[Problem statement] Look through the data below for the line with "after visiting the", and transcribe it exactly together with each line after it up to and including the line with "At KIMS Cuddles, our". Give nothing else.

Collected data
======
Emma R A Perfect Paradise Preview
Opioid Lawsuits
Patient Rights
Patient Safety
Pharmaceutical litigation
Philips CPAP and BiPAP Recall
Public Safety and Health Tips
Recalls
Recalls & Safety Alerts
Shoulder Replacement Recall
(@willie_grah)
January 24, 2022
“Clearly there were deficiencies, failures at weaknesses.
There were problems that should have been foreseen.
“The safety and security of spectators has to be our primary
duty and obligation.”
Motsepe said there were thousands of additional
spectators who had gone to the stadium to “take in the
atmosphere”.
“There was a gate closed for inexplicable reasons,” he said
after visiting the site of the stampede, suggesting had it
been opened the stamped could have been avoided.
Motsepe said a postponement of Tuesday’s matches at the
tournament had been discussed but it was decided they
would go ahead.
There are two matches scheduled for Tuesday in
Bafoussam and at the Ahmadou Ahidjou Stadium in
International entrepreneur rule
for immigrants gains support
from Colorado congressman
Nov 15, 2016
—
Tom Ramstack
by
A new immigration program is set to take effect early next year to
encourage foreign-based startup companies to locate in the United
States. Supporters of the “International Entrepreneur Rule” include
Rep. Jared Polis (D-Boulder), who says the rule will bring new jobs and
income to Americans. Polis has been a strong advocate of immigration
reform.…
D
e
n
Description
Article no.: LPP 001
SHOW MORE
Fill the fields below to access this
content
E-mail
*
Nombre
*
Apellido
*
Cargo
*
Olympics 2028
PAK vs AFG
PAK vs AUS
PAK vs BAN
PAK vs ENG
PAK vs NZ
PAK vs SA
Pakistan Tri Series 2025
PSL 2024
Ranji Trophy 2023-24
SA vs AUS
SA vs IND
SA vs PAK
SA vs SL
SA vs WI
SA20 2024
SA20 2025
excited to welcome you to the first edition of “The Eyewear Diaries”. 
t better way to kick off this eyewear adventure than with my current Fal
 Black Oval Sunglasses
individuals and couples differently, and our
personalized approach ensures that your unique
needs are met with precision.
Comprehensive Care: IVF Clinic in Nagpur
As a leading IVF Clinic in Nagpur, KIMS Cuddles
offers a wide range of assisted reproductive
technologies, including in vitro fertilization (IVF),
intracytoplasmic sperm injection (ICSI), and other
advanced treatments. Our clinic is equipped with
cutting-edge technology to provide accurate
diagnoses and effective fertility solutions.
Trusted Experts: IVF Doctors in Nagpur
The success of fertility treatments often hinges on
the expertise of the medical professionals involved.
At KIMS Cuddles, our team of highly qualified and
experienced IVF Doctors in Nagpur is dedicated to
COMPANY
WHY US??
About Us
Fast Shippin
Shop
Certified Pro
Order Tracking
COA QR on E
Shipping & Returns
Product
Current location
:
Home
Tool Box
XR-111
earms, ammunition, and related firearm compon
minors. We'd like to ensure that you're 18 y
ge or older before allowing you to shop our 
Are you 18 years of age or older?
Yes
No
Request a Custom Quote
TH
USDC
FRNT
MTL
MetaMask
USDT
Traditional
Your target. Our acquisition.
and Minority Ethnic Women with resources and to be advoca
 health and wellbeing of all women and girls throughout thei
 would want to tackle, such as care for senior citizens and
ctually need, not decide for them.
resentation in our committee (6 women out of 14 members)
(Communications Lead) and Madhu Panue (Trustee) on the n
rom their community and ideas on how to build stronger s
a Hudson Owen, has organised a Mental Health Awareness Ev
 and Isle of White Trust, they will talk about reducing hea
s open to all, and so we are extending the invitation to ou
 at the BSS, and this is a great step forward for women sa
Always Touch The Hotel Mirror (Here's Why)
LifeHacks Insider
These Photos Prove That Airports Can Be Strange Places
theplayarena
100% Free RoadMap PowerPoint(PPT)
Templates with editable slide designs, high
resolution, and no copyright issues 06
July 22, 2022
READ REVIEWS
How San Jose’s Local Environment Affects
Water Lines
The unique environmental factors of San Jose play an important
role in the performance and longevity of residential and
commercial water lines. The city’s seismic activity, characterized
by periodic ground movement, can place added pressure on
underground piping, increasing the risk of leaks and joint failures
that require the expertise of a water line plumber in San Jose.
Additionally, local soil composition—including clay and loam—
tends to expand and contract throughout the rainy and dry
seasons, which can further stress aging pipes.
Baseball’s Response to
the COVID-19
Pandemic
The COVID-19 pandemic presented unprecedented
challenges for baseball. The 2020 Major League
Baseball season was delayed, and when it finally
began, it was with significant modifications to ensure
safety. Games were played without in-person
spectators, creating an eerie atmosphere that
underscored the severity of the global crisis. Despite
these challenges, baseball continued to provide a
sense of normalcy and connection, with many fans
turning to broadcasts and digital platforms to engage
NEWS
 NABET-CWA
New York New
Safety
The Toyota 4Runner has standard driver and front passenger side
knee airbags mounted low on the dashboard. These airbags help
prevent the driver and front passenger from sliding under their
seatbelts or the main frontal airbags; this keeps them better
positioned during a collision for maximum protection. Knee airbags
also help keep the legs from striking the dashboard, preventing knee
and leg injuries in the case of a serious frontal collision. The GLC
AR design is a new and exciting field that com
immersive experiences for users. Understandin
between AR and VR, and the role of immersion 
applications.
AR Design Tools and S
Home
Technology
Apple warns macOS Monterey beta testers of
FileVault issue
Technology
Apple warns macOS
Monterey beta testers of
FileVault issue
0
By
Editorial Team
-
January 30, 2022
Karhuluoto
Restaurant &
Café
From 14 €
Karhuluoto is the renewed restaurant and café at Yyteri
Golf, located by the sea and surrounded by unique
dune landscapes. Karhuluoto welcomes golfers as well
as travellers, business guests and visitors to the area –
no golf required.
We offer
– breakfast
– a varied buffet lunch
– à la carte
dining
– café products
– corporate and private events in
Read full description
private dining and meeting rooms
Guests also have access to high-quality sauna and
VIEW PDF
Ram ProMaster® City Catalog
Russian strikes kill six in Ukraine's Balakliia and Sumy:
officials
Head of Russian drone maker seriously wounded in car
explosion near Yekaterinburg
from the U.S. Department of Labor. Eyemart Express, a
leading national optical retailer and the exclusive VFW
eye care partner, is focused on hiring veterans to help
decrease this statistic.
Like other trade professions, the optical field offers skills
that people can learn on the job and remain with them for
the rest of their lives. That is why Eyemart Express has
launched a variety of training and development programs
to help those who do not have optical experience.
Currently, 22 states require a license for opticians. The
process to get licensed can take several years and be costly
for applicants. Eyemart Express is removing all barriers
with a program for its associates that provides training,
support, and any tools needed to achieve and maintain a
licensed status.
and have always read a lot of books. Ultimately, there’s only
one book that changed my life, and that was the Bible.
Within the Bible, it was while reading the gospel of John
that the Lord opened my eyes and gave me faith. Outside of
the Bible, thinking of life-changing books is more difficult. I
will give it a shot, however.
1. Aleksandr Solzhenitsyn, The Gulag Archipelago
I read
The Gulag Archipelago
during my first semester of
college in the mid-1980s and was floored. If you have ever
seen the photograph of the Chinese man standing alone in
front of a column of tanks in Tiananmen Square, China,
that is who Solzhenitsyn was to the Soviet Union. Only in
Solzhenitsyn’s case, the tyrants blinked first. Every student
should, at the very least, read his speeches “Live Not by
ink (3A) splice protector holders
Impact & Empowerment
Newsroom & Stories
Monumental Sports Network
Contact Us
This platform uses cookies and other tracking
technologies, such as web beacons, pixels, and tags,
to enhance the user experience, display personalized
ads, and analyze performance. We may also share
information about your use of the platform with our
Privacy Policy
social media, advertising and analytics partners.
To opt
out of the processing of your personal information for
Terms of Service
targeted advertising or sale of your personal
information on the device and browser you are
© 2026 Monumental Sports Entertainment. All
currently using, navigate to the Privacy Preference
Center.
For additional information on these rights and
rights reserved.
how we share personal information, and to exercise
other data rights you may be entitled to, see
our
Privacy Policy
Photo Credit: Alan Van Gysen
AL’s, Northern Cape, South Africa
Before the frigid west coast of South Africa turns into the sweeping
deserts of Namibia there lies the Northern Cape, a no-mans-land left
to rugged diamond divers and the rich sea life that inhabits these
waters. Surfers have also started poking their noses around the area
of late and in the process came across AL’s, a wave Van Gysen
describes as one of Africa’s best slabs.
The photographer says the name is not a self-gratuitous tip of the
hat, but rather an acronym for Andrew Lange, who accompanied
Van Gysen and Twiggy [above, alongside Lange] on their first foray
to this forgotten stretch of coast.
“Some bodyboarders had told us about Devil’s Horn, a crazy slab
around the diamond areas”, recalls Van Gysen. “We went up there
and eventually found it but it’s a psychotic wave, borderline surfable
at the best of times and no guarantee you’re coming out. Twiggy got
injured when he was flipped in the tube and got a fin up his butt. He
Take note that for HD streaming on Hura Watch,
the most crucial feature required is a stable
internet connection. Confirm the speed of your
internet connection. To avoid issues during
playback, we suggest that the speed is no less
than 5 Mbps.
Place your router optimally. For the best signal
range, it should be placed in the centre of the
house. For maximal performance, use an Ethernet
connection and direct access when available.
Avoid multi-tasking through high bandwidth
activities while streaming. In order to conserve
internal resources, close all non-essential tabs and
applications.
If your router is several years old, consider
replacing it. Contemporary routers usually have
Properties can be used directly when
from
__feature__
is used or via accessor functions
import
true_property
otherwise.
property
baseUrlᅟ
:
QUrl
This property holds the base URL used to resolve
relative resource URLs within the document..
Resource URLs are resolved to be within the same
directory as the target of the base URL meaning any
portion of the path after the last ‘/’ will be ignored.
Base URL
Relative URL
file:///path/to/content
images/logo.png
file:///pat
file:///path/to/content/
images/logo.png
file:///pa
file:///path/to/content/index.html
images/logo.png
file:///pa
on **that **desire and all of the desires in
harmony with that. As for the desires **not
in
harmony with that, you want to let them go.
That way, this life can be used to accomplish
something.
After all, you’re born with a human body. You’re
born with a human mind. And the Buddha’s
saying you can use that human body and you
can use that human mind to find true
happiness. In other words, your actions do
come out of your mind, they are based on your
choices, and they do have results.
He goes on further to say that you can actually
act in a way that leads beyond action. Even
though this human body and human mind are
======
[Solution to this exercise]
after visiting the site of the stampede, suggesting had it
been opened the stamped could have been avoided.
Motsepe said a postponement of Tuesday’s matches at the
tournament had been discussed but it was decided they
would go ahead.
There are two matches scheduled for Tuesday in
Bafoussam and at the Ahmadou Ahidjou Stadium in
International entrepreneur rule
for immigrants gains support
from Colorado congressman
Nov 15, 2016
—
Tom Ramstack
by
A new immigration program is set to take effect early next year to
encourage foreign-based startup companies to locate in the United
States. Supporters of the “International Entrepreneur Rule” include
Rep. Jared Polis (D-Boulder), who says the rule will bring new jobs and
income to Americans. Polis has been a strong advocate of immigration
reform.…
D
e
n
Description
Article no.: LPP 001
SHOW MORE
Fill the fields below to access this
content
E-mail
*
Nombre
*
Apellido
*
Cargo
*
Olympics 2028
PAK vs AFG
PAK vs AUS
PAK vs BAN
PAK vs ENG
PAK vs NZ
PAK vs SA
Pakistan Tri Series 2025
PSL 2024
Ranji Trophy 2023-24
SA vs AUS
SA vs IND
SA vs PAK
SA vs SL
SA vs WI
SA20 2024
SA20 2025
excited to welcome you to the first edition of “The Eyewear Diaries”. 
t better way to kick off this eyewear adventure than with my current Fal
 Black Oval Sunglasses
individuals and couples differently, and our
personalized approach ensures that your unique
needs are met with precision.
Comprehensive Care: IVF Clinic in Nagpur
As a leading IVF Clinic in Nagpur, KIMS Cuddles
offers a wide range of assisted reproductive
technologies, including in vitro fertilization (IVF),
intracytoplasmic sperm injection (ICSI), and other
advanced treatments. Our clinic is equipped with
cutting-edge technology to provide accurate
diagnoses and effective fertility solutions.
Trusted Experts: IVF Doctors in Nagpur
The success of fertility treatments often hinges on
the expertise of the medical professionals involved.
At KIMS Cuddles, our team of highly qualified and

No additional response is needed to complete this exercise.